Helicopter parents may be well-intentioned, but their behavior makes a major dent in their children’s personal development and ability to build the resiliency and perseverance needed to deal with their own problems.

These well-meaning adults want their perfect child to avoid every bump in the road, have every opportunity, receive every possible honor and, ultimately, have the perfect life provided by them, the perfect parents. They may use a variety of rationales to justify their actions: I want to give my child every possible advantage in life… There are many unsafe and risky situations, and a little extra protection never hurts… Other parents may put their child at risk, but I’m just not willing to do so… I’m just protecting my long-term investment in my child. 

In recent years, the number of “Helicopter Parents” has increased to an estimated 21 percent of all parents. This increase is linked to Baby Boomers who, having started families late in life, are attempting to become stars at parenting as reflected in the success of their children. Some of these parents have such a serious aversion to risk that it reaches a state of disproportionate paranoia, severely restricting the child’s activities, interactions with others, diet and even ventures into the world outside the home. Children are forbidden to do the simple things that are part of being a normal child, like riding a bike, going on sleep overs and playing sports. 

What starts as young parents wanting to provide every possible positive experience for their children has, in some instances, evolved well beyond, creating generations of kids, teens and even young adults who are totally dependent, incapable of problem solving, and lacking the self-confidence to fend for themselves in all aspects of their lives.

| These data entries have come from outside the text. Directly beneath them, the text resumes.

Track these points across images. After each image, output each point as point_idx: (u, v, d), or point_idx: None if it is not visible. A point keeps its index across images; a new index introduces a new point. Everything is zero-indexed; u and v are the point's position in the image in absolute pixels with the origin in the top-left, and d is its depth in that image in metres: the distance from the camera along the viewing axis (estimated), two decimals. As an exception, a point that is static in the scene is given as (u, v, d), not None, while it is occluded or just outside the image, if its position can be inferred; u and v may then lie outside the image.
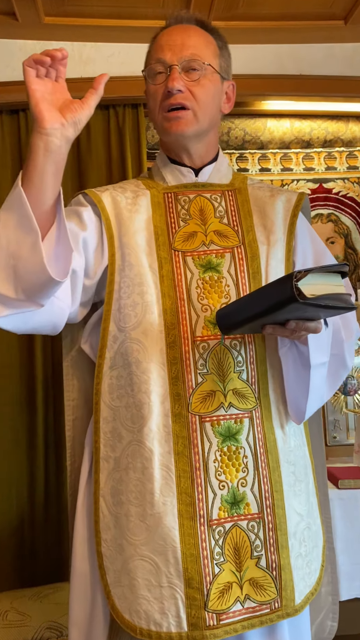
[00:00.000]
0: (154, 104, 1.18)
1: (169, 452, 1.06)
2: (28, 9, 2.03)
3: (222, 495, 1.07)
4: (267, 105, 2.34)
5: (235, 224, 1.20)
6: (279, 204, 1.24)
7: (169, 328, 1.09)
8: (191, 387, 1.08)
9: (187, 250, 1.15)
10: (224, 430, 1.09)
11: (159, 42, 1.19)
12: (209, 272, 1.14)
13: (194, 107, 1.15)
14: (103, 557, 1.08)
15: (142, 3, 2.03)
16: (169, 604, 1.02)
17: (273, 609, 1.08)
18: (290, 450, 1.14)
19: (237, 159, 2.44)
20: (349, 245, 2.49)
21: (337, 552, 1.60)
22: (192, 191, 1.22)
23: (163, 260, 1.14)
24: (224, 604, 1.04)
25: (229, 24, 2.18)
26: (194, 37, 1.18)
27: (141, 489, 1.05)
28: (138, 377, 1.08)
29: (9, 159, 2.24)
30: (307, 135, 2.43)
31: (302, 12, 2.15)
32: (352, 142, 2.46)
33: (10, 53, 2.22)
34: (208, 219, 1.19)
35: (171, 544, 1.03)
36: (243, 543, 1.07)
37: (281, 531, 1.09)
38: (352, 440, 1.96)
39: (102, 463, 1.10)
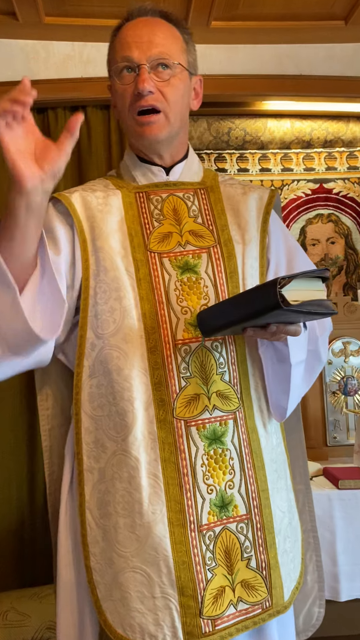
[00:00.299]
0: (123, 104, 1.13)
1: (156, 459, 1.03)
2: (28, 9, 2.03)
3: (210, 499, 1.06)
4: (267, 106, 2.34)
5: (209, 224, 1.18)
6: (252, 202, 1.23)
7: (149, 332, 1.07)
8: (175, 391, 1.06)
9: (164, 251, 1.12)
10: (209, 434, 1.07)
11: (124, 37, 1.13)
12: (186, 273, 1.12)
13: (165, 109, 1.12)
14: (92, 571, 1.04)
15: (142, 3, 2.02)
16: (163, 615, 1.00)
17: (264, 609, 1.08)
18: (273, 448, 1.15)
19: (238, 159, 2.44)
20: (349, 246, 2.49)
21: (338, 553, 1.60)
22: (164, 190, 1.18)
23: (139, 262, 1.10)
24: (218, 609, 1.03)
25: (229, 24, 2.18)
26: (161, 33, 1.13)
27: (129, 499, 1.03)
28: (120, 384, 1.05)
29: (10, 159, 2.24)
30: (307, 136, 2.43)
31: (303, 13, 2.15)
32: (353, 143, 2.46)
33: (10, 53, 2.22)
34: (182, 219, 1.17)
35: (163, 553, 1.01)
36: (233, 545, 1.07)
37: (269, 530, 1.10)
38: (352, 440, 1.96)
39: (86, 475, 1.07)
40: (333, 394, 1.98)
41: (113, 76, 1.14)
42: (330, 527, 1.61)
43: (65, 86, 2.20)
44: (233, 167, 2.44)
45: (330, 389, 1.98)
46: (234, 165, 2.43)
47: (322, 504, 1.62)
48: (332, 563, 1.61)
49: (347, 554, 1.61)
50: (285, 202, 2.47)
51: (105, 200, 1.15)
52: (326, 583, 1.60)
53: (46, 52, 2.24)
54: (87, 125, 2.24)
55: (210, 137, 2.39)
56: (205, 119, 2.37)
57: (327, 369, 1.99)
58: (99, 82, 2.13)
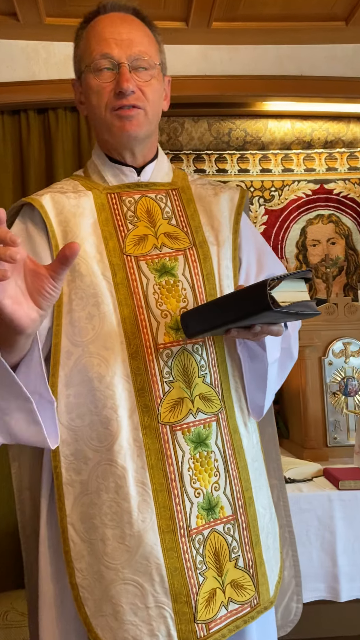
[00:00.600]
0: (99, 101, 1.09)
1: (143, 467, 1.01)
2: (29, 10, 2.03)
3: (198, 502, 1.05)
4: (268, 106, 2.34)
5: (183, 225, 1.17)
6: (224, 203, 1.22)
7: (129, 338, 1.04)
8: (159, 397, 1.04)
9: (140, 254, 1.10)
10: (194, 437, 1.06)
11: (101, 33, 1.10)
12: (164, 276, 1.10)
13: (145, 107, 1.10)
14: (79, 588, 1.01)
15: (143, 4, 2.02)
16: (158, 624, 0.99)
17: (253, 606, 1.08)
18: (253, 446, 1.15)
19: (238, 160, 2.44)
20: (349, 246, 2.49)
21: (338, 553, 1.60)
22: (136, 191, 1.16)
23: (116, 266, 1.07)
24: (211, 612, 1.03)
25: (230, 24, 2.18)
26: (138, 32, 1.12)
27: (117, 509, 1.00)
28: (102, 392, 1.03)
29: (10, 159, 2.24)
30: (308, 136, 2.43)
31: (303, 13, 2.15)
32: (353, 143, 2.46)
33: (11, 54, 2.22)
34: (157, 221, 1.14)
35: (155, 561, 0.99)
36: (221, 547, 1.06)
37: (254, 528, 1.10)
38: (353, 441, 1.96)
39: (65, 488, 1.03)
40: (333, 394, 1.98)
41: (87, 72, 1.10)
42: (330, 528, 1.61)
43: (66, 86, 2.18)
44: (234, 168, 2.44)
45: (331, 390, 1.98)
46: (235, 165, 2.43)
47: (323, 504, 1.62)
48: (332, 564, 1.60)
49: (348, 554, 1.61)
50: (285, 202, 2.47)
51: (78, 202, 1.11)
52: (326, 584, 1.60)
53: (47, 52, 2.24)
54: (88, 126, 2.25)
55: (210, 138, 2.39)
56: (206, 120, 2.37)
57: (328, 370, 1.99)
58: (100, 83, 2.13)
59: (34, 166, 2.23)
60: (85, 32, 1.13)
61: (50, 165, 2.24)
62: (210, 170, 2.42)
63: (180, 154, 2.40)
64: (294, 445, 2.08)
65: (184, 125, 2.35)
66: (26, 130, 2.24)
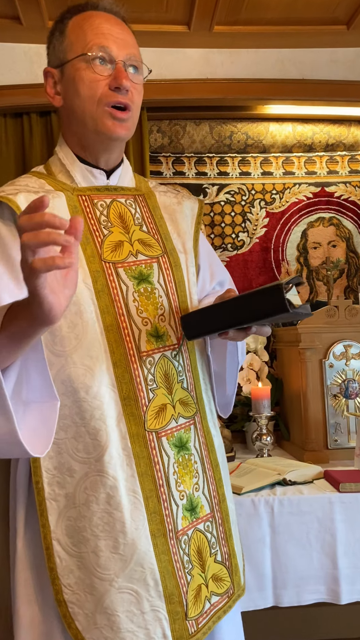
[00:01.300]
0: (91, 93, 1.05)
1: (133, 475, 1.01)
2: (32, 13, 2.04)
3: (182, 504, 1.07)
4: (269, 109, 2.35)
5: (154, 232, 1.17)
6: (186, 211, 1.24)
7: (113, 346, 1.03)
8: (145, 404, 1.04)
9: (118, 261, 1.08)
10: (177, 442, 1.08)
11: (97, 26, 1.07)
12: (142, 283, 1.09)
13: (133, 110, 1.09)
14: (67, 604, 0.99)
15: (145, 7, 2.04)
16: (154, 627, 1.00)
17: (229, 596, 1.12)
18: (220, 444, 1.19)
19: (240, 163, 2.45)
20: (350, 249, 2.49)
21: (338, 556, 1.60)
22: (106, 195, 1.13)
23: (96, 273, 1.05)
24: (199, 608, 1.05)
25: (232, 28, 2.19)
26: (130, 36, 1.11)
27: (108, 519, 0.99)
28: (89, 403, 1.01)
29: (13, 161, 2.25)
30: (309, 139, 2.44)
31: (305, 17, 2.16)
32: (354, 146, 2.47)
33: (14, 57, 2.23)
34: (130, 227, 1.13)
35: (149, 567, 1.00)
36: (203, 544, 1.09)
37: (227, 523, 1.15)
38: (353, 443, 1.96)
39: (49, 503, 1.00)
40: (334, 396, 1.98)
41: (78, 62, 1.06)
42: (331, 530, 1.61)
43: (69, 89, 2.21)
44: (235, 171, 2.45)
45: (331, 392, 1.99)
46: (236, 168, 2.44)
47: (323, 506, 1.62)
48: (333, 566, 1.60)
49: (348, 557, 1.61)
50: (286, 205, 2.47)
51: (52, 203, 1.06)
52: (327, 586, 1.61)
53: (50, 55, 2.25)
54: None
55: (212, 141, 2.40)
56: (208, 123, 2.37)
57: (328, 372, 1.99)
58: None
59: (36, 168, 2.24)
60: (73, 22, 1.10)
61: (53, 167, 2.25)
62: (211, 173, 2.43)
63: (181, 157, 2.41)
64: (295, 447, 2.08)
65: (186, 128, 2.36)
66: (28, 133, 2.25)
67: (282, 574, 1.58)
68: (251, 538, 1.58)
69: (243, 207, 2.45)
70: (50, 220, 0.70)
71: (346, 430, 1.98)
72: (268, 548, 1.60)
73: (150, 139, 2.35)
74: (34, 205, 0.71)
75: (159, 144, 2.37)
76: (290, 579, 1.59)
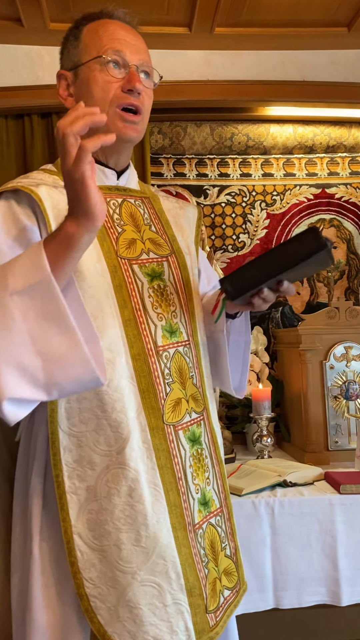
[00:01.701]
0: (104, 95, 1.08)
1: (153, 468, 1.02)
2: (34, 15, 2.04)
3: (197, 498, 1.08)
4: (270, 111, 2.35)
5: (162, 233, 1.20)
6: (189, 216, 1.30)
7: (132, 340, 1.05)
8: (163, 397, 1.06)
9: (132, 258, 1.11)
10: (191, 436, 1.10)
11: (112, 32, 1.11)
12: (155, 280, 1.12)
13: (143, 114, 1.12)
14: (89, 598, 0.98)
15: (146, 9, 2.04)
16: (176, 620, 1.00)
17: (237, 591, 1.15)
18: (222, 442, 1.22)
19: (240, 164, 2.45)
20: (351, 251, 2.49)
21: (339, 557, 1.60)
22: (117, 195, 1.16)
23: (113, 268, 1.07)
24: (216, 602, 1.07)
25: (233, 30, 2.20)
26: (142, 43, 1.15)
27: (130, 512, 0.99)
28: (110, 395, 1.01)
29: (14, 163, 2.26)
30: (310, 141, 2.44)
31: (306, 19, 2.16)
32: (355, 148, 2.47)
33: (15, 58, 2.24)
34: (141, 226, 1.16)
35: (171, 560, 1.01)
36: (215, 538, 1.11)
37: (232, 518, 1.18)
38: (354, 445, 1.96)
39: (69, 497, 1.00)
40: (335, 398, 1.98)
41: (92, 64, 1.09)
42: (331, 532, 1.61)
43: (70, 91, 2.22)
44: (236, 172, 2.45)
45: (332, 394, 1.98)
46: (237, 170, 2.45)
47: (324, 508, 1.62)
48: (334, 568, 1.60)
49: (349, 558, 1.61)
50: (287, 206, 2.48)
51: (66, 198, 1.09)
52: (327, 588, 1.60)
53: (51, 57, 2.26)
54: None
55: (213, 142, 2.40)
56: (209, 124, 2.38)
57: (329, 373, 1.99)
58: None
59: (37, 170, 2.25)
60: (88, 28, 1.14)
61: (54, 169, 2.26)
62: (212, 175, 2.43)
63: (182, 158, 2.42)
64: (295, 449, 2.08)
65: (187, 130, 2.36)
66: (30, 134, 2.25)
67: (283, 575, 1.58)
68: (252, 539, 1.58)
69: (244, 208, 2.45)
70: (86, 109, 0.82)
71: (347, 431, 1.98)
72: (268, 549, 1.59)
73: (151, 141, 2.35)
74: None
75: (160, 145, 2.38)
76: (291, 580, 1.59)
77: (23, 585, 1.06)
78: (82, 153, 0.80)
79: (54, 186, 1.09)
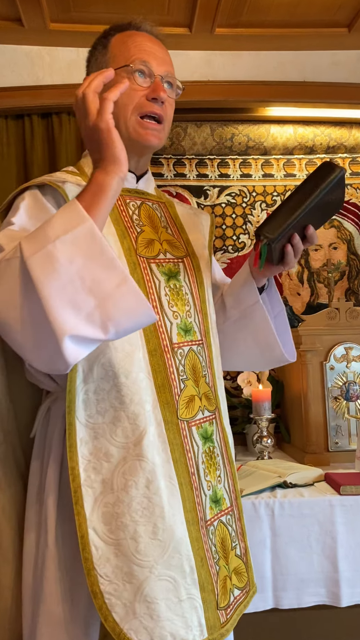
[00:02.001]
0: (128, 101, 1.13)
1: (168, 461, 1.04)
2: (34, 15, 2.04)
3: (209, 495, 1.10)
4: (270, 112, 2.35)
5: (177, 236, 1.25)
6: (203, 222, 1.35)
7: (148, 336, 1.08)
8: (177, 393, 1.09)
9: (150, 257, 1.15)
10: (204, 433, 1.12)
11: (140, 44, 1.17)
12: (172, 280, 1.16)
13: (164, 122, 1.18)
14: (104, 595, 0.97)
15: (147, 10, 2.04)
16: (190, 615, 1.00)
17: (247, 592, 1.16)
18: (232, 443, 1.24)
19: (241, 165, 2.45)
20: (351, 251, 2.49)
21: (339, 558, 1.60)
22: (136, 197, 1.21)
23: (132, 265, 1.11)
24: (226, 599, 1.08)
25: (233, 31, 2.20)
26: (167, 56, 1.22)
27: (148, 504, 1.00)
28: (129, 387, 1.03)
29: (14, 163, 2.25)
30: (310, 142, 2.44)
31: (306, 20, 2.16)
32: (355, 149, 2.47)
33: (15, 59, 2.24)
34: (158, 228, 1.21)
35: (186, 553, 1.01)
36: (226, 536, 1.12)
37: (242, 519, 1.19)
38: (354, 446, 1.96)
39: (84, 490, 1.00)
40: (335, 399, 1.98)
41: (122, 71, 1.14)
42: (331, 533, 1.61)
43: (70, 91, 2.21)
44: (236, 173, 2.45)
45: (332, 395, 1.98)
46: (237, 170, 2.44)
47: (324, 509, 1.62)
48: (333, 569, 1.60)
49: (349, 559, 1.61)
50: (288, 207, 2.48)
51: None
52: (327, 588, 1.60)
53: (51, 57, 2.26)
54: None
55: (213, 143, 2.40)
56: (209, 125, 2.38)
57: (329, 374, 1.99)
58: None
59: (38, 170, 2.24)
60: (117, 39, 1.20)
61: (54, 169, 2.25)
62: (212, 175, 2.43)
63: (182, 159, 2.41)
64: (295, 450, 2.08)
65: (187, 130, 2.36)
66: (30, 135, 2.25)
67: (283, 576, 1.58)
68: (252, 540, 1.57)
69: (244, 209, 2.45)
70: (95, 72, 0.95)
71: (347, 432, 1.98)
72: (268, 550, 1.59)
73: (151, 141, 2.35)
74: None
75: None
76: (291, 581, 1.59)
77: (37, 580, 1.06)
78: (106, 103, 0.92)
79: (77, 184, 1.13)
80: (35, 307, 0.85)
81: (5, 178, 2.23)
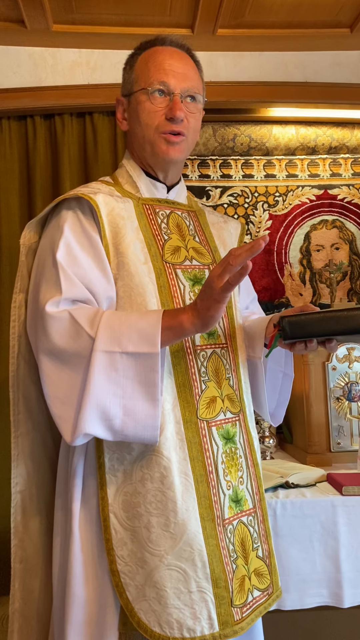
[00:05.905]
0: (150, 121, 1.20)
1: (185, 458, 1.09)
2: (37, 17, 2.05)
3: (229, 495, 1.13)
4: (272, 112, 2.35)
5: (204, 244, 1.29)
6: (232, 231, 1.39)
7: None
8: (197, 394, 1.13)
9: (176, 263, 1.21)
10: (225, 434, 1.15)
11: (160, 62, 1.21)
12: (197, 285, 1.21)
13: (188, 135, 1.23)
14: (120, 574, 1.06)
15: (149, 11, 2.04)
16: (200, 608, 1.05)
17: (269, 594, 1.17)
18: (258, 446, 1.27)
19: (243, 165, 2.45)
20: (353, 252, 2.49)
21: (341, 559, 1.59)
22: (166, 206, 1.27)
23: (158, 270, 1.16)
24: (243, 598, 1.10)
25: (235, 31, 2.20)
26: (191, 69, 1.25)
27: (161, 498, 1.06)
28: None
29: (16, 164, 2.26)
30: (312, 142, 2.44)
31: (308, 20, 2.16)
32: (358, 149, 2.47)
33: (18, 60, 2.24)
34: (186, 236, 1.26)
35: (198, 548, 1.05)
36: (246, 537, 1.14)
37: (267, 522, 1.21)
38: (356, 446, 1.95)
39: (108, 478, 1.09)
40: (337, 399, 1.98)
41: (141, 94, 1.21)
42: (333, 534, 1.61)
43: (72, 92, 2.22)
44: (238, 173, 2.45)
45: (334, 395, 1.98)
46: (239, 171, 2.45)
47: (326, 510, 1.62)
48: (336, 569, 1.60)
49: (351, 560, 1.60)
50: (289, 208, 2.48)
51: (124, 205, 1.21)
52: (329, 590, 1.60)
53: (53, 58, 2.26)
54: (94, 132, 2.26)
55: (215, 144, 2.40)
56: (211, 125, 2.38)
57: (332, 375, 1.99)
58: (106, 89, 2.14)
59: (40, 171, 2.25)
60: (141, 58, 1.25)
61: (56, 170, 2.26)
62: (214, 176, 2.43)
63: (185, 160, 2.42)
64: (297, 450, 2.08)
65: (189, 131, 2.37)
66: (32, 136, 2.25)
67: (285, 577, 1.58)
68: (253, 541, 1.58)
69: (246, 209, 2.45)
70: (255, 246, 0.95)
71: (349, 433, 1.97)
72: (270, 551, 1.59)
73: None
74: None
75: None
76: (293, 582, 1.58)
77: (63, 561, 1.14)
78: (228, 288, 0.97)
79: (110, 194, 1.21)
80: (75, 388, 1.01)
81: (7, 179, 2.24)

Part of being parents is recognizing that our ultimate success will be measured by the fact that our “prodigy” has developed into a balanced, well-functioning adult. In a world where some children do not receive enough of the attention and simple support that healthy parenting provides, the “Helicopter Parent” goes to the opposite extreme, seeking to control and manage every aspect of their child’s life well into adulthood.     

My hope is that this column strikes a chord and becomes a call to action for parents to examine and, where necessary, adapt their parenting style, so that all our children will grow up to become well-adjusted, competent and resilient adults who are prepared to successfully face the challenges of the 21st century.